Em relação ao software, deve-se deixar claro para todos os envolvidos em seu desenvolvimento que não poderão ser aproveitados códigos já utilizados em outros games. Inclusive, tal declaração deve ser incluída no mesmo termo em que for formalizada a cessão dos direitos sobre o trabalho entre o colaborador e a empresa. Em tal cláusula, o colaborador assegurará que tudo o que foi desenvolvido para a empresa é original e criado por ele/ela, de modo que, se um dia a empresa for demandada nesse sentido, poderá requerer indenização perante o colaborador.

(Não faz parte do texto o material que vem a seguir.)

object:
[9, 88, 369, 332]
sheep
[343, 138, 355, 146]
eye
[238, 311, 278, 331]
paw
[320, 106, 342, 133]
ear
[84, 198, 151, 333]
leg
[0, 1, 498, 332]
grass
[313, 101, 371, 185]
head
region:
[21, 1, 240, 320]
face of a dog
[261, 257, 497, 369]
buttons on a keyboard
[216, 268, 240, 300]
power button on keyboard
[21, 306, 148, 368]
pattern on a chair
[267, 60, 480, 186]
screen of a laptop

A exceção para o descrito acima são os casos das licenças públicas (como as da Creative Commons). Nessas modalidades de licenciamento, é permitido que o desenvolver utilize um código pré-estabelecido, devendo indicar apenas qual a licença e o hiperlink para o texto jurídico. Nessas situações, é importante apenas verificar as especificidades da modalidade da licença, a fim de garantir que é possível realizar seu uso para as finalidades desejadas pelo desenvolvedor.
No que tange a marcas, é importante garantir que nenhuma outra empresa ou pessoa utilize os mesmos nomes e símbolos, antes do lançamento do jogo, assim como obtenha registros para marcas idênticas ou similares no mesmo segmento. Tal pesquisa pode ser realizada de forma ativa junto ao INPI, assim como procurando por páginas e redes. No mesmo sentido, caso a empresa venha a desenvolver invenção patenteável, deverá realizar a verificação prévia no INPI e em outras bases de dados sobre patentes para garantir que nenhuma invenção idêntica ou similar já tenha sido registrada. Frisa-se que, no caso de violação de patentes, não é necessário mostrar que existia uma intenção de copiar invenção de terceiro, basta constatar que a solução técnica é a mesma.
No que diz respeito aos direitos autorais, é importante entender que não poderão ser copiados elementos de outros jogos já existentes. Isso inclui, por exemplo, o design gráfico do jogo, o roteiro, seus personagens e trilha sonora.
Vale lembrar que tal proibição não se aplica a uma ideia ou temas comuns, como a narrativa do herói, simulação de torneio de esportes etc. Todavia, é importante verificar se os elementos que estão associados a essa história, tanto graficamente, como em seu roteiro, não estão copiando elementos específicos de outros jogos.
-
Conclusão
O mercado de games, considerando o crescimento exponencial que vem apresentando ao longo dos últimos anos, se mostra como um setor de grande potencial para investimentos.
No entanto, ao investir e abrir empresas nesse setor, é fundamental que sejam observados, além de aspectos tributários, comerciais e trabalhistas, tópicos referentes à propriedade intelectual, como os desenvolvidos ao longo deste artigo. Cabe se atentar para as particularidades aplicáveis ou demandadas especificamente pela área, a fim de que direitos sejam assegurados e os investimentos possam ocorrer de maneira segura.